In my last entry I started to ask about the difference between the current view of “proactive data quality,” in which we really mean “early reactivity to known errors” as opposed to truly proactive data quality in which we anticipate, find, and eliminate errors latent within our existing contexts. I gave two examples of error detection.
The first case was an unanswered mailed invitation sent to the wrong address. The curious thing about this error is its longevity. The address on file had been wrong for five years. It was not any wronger this year than it was in 2006, but the error was irrelevant until the data was accessed and used. In other words, if we were to look at the frequency of use of the data, we might infer (although at this point without any justification) that data values untouched for a long time are more likely to be incorrect. In the second case it was not the data at fault, but the process. In addition, I already knew the process had occasion to fail, which is the reason for the intermittent manual review.
Basically, in both cases there are characteristics of the data and associated processes that are prone to some kind of failure. For the mail scenario, there are known statistics regarding the rate at which people change addresses.

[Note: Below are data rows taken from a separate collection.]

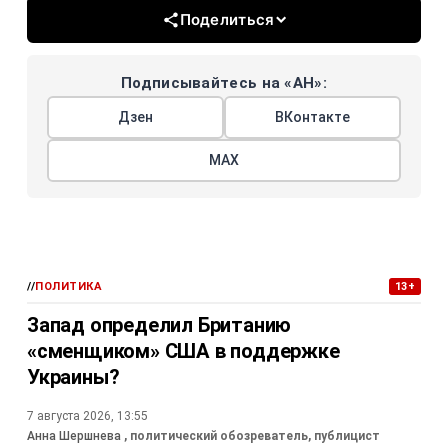
Поделиться
Подписывайтесь на «АН»:
Дзен
ВКонтакте
МАХ
//
ПОЛИТИКА
13+
Запад определил Британию
«сменщиком» США в поддержке
Украины?
7 августа 2026, 13:55
Анна Шершнева
, политический обозреватель, публицист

Coupled with the infrequent access of the data, there might be statistical models that can suggest a few different probabilities of error. Likewise for the spam filter failures – we know that some good emails get flagged (as well as numerous spammy emails that fail to get caught by the filter). Some potential areas for investigation include:
- The probability that an error exists within a data set
- The duration of the existence of errors within a data set
- The probability that any randomly selected record has an error
- The probability that a specific record has an error
The question you might ask now is this: what information external to the data set influences the occurrence of errors within the data set?